Transcribe word for word the lines below from the line with "確價格以店家為主) 甕缸雞 NT.550(隻) […]…" through the line with "обслуживания", ends included.
- - - -
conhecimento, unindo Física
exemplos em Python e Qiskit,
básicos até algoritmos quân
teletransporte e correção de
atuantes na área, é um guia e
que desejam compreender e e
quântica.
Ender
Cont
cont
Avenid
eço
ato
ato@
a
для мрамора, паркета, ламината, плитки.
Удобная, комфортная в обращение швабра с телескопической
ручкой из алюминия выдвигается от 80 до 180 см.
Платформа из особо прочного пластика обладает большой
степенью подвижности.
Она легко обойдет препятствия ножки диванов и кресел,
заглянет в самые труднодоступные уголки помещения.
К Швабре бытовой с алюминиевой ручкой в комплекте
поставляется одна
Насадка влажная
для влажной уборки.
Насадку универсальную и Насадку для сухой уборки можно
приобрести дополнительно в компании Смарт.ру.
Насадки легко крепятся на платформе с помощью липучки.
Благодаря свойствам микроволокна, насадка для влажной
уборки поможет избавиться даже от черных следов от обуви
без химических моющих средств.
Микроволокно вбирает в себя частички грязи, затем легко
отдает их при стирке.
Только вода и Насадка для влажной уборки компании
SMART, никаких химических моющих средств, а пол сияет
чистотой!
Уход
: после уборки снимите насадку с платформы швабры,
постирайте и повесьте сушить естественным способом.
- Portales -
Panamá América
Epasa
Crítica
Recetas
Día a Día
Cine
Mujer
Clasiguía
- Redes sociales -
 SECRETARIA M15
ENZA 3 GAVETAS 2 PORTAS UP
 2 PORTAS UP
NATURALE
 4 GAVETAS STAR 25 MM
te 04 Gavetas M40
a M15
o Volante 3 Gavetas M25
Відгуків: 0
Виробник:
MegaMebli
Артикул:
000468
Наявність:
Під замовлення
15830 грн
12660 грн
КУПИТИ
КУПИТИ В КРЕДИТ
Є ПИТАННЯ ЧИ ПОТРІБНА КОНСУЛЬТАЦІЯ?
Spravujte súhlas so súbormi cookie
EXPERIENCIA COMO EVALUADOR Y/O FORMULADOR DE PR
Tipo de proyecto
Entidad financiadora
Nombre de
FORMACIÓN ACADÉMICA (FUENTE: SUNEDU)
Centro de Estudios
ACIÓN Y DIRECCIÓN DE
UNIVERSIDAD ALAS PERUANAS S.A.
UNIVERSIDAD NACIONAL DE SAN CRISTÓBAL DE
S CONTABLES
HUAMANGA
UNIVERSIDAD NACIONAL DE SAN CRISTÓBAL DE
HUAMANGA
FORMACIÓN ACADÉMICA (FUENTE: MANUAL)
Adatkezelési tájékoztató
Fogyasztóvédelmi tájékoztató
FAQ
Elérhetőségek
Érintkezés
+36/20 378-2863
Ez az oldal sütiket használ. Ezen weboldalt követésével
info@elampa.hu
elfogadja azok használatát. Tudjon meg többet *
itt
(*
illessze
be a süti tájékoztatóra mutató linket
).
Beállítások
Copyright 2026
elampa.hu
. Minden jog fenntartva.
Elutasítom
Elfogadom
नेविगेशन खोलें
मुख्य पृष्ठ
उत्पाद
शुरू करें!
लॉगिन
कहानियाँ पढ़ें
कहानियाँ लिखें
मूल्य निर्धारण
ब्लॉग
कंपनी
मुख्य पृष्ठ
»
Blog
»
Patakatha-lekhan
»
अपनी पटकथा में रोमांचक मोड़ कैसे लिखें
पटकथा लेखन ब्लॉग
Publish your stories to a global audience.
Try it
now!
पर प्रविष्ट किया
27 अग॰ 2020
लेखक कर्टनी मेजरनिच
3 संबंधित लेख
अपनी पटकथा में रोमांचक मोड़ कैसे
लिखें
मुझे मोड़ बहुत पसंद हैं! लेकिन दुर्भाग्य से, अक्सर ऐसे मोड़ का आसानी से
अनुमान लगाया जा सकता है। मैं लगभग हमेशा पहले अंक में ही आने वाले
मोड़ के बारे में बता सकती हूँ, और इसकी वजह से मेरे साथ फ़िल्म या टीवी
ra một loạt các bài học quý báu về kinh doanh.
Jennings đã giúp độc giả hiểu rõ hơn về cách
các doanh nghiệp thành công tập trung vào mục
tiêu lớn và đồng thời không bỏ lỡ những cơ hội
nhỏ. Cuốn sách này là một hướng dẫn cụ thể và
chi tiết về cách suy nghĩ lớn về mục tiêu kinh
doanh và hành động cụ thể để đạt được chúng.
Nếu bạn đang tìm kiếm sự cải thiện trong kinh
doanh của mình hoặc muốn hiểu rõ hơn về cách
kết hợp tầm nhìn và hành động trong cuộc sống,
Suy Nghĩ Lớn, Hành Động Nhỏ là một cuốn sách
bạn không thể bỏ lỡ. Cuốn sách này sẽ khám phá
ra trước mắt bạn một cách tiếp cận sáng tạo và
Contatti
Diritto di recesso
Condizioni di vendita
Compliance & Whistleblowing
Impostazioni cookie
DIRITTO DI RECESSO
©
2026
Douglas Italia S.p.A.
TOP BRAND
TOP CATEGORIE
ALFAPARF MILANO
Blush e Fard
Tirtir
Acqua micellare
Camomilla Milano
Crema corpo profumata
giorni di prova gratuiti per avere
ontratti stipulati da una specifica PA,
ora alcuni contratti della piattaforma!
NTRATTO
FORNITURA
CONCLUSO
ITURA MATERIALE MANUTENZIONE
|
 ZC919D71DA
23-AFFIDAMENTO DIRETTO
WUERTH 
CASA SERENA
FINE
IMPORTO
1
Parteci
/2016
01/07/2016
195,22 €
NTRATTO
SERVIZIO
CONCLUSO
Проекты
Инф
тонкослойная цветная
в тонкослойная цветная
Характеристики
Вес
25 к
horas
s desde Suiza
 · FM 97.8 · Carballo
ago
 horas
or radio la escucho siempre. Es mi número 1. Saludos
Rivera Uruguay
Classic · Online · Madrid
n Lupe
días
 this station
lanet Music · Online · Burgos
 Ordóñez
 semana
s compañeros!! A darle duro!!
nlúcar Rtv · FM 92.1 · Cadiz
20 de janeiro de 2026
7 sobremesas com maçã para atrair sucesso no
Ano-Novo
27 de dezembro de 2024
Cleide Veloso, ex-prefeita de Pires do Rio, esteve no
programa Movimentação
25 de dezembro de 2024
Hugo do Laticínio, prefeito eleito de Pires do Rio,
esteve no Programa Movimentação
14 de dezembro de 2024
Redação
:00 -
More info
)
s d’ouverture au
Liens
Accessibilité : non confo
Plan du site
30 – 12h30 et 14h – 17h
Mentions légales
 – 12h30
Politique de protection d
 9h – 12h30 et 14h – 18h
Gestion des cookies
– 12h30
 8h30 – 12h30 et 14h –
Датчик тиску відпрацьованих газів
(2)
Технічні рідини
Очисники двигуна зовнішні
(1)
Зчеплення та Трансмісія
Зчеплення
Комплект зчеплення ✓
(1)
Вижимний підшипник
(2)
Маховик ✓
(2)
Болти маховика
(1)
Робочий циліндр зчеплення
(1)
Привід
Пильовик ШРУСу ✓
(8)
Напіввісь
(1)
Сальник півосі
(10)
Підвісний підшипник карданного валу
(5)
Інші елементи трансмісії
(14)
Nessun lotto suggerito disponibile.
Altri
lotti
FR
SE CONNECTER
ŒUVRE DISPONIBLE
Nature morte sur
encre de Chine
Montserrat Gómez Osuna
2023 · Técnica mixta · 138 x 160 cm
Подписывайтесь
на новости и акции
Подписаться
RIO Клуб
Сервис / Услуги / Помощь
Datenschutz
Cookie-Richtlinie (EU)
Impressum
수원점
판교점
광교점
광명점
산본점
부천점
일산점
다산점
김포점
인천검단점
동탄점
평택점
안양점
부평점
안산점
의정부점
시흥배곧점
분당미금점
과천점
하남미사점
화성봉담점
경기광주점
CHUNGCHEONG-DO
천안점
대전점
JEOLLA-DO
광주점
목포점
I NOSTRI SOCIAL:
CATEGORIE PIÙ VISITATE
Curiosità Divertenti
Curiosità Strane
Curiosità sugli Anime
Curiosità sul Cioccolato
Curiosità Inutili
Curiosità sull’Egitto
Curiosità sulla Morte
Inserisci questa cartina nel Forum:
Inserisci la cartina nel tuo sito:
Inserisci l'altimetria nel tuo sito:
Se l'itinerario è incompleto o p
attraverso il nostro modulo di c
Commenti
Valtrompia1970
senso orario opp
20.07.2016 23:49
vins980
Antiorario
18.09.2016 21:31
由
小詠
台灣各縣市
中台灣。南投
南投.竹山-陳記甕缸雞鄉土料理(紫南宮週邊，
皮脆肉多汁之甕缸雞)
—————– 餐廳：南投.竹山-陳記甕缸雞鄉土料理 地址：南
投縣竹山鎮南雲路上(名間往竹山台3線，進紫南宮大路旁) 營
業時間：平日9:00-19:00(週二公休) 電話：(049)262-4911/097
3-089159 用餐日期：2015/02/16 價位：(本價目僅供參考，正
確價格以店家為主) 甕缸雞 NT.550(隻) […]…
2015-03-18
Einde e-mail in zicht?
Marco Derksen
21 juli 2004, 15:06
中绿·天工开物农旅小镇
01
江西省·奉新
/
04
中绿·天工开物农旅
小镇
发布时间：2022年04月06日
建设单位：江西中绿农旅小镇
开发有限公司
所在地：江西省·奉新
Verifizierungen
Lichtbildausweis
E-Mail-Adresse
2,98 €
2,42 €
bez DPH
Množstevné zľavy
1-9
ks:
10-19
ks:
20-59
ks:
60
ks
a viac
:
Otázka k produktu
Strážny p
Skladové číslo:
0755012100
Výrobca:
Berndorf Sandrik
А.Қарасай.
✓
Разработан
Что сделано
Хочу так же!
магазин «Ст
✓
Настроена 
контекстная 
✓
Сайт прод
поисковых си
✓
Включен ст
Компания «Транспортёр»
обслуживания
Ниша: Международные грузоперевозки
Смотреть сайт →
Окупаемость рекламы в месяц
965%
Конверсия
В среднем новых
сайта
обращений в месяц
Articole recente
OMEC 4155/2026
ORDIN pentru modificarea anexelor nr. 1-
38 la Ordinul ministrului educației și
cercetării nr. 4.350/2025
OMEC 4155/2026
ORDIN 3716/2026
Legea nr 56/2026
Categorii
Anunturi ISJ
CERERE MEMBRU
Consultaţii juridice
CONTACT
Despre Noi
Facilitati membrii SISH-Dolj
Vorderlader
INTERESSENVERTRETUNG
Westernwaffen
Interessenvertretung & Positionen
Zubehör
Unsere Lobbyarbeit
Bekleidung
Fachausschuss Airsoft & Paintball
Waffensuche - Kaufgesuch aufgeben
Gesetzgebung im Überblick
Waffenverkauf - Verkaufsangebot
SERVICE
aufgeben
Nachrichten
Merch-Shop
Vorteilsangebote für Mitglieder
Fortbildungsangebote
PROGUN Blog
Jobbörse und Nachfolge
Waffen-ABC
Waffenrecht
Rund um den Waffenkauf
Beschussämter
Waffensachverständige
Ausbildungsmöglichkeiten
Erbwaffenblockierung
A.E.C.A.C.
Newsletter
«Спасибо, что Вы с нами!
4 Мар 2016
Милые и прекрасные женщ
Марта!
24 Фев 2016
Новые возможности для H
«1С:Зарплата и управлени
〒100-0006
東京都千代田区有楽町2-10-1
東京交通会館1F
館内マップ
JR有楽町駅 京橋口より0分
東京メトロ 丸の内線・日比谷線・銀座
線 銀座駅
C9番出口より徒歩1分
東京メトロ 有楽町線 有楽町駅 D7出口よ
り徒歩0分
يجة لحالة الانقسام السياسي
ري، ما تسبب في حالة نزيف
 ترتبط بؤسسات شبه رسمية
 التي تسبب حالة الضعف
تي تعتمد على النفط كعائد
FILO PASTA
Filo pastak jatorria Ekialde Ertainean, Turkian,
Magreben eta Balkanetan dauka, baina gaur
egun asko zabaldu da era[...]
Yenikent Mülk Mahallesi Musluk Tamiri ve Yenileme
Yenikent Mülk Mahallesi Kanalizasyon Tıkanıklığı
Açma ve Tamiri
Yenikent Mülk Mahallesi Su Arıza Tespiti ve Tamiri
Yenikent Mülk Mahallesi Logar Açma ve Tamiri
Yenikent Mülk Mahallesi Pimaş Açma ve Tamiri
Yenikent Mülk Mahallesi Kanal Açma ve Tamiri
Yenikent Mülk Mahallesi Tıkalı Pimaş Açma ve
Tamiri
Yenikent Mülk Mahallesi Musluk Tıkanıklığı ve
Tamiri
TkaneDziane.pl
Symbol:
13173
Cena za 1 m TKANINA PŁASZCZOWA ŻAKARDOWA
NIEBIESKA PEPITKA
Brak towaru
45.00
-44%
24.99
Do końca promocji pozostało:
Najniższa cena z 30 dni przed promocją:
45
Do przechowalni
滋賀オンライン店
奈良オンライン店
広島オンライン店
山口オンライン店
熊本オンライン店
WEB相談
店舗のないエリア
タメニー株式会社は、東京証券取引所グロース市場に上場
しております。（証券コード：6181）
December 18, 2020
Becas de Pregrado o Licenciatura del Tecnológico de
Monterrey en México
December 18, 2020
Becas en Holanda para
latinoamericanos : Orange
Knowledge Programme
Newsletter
- - - -
- **Answer to this task**
確價格以店家為主) 甕缸雞 NT.550(隻) […]…
2015-03-18
Einde e-mail in zicht?
Marco Derksen
21 juli 2004, 15:06
中绿·天工开物农旅小镇
01
江西省·奉新
/
04
中绿·天工开物农旅
小镇
发布时间：2022年04月06日
建设单位：江西中绿农旅小镇
开发有限公司
所在地：江西省·奉新
Verifizierungen
Lichtbildausweis
E-Mail-Adresse
2,98 €
2,42 €
bez DPH
Množstevné zľavy
1-9
ks:
10-19
ks:
20-59
ks:
60
ks
a viac
:
Otázka k produktu
Strážny p
Skladové číslo:
0755012100
Výrobca:
Berndorf Sandrik
А.Қарасай.
✓
Разработан
Что сделано
Хочу так же!
магазин «Ст
✓
Настроена 
контекстная 
✓
Сайт прод
поисковых си
✓
Включен ст
Компания «Транспортёр»
обслуживания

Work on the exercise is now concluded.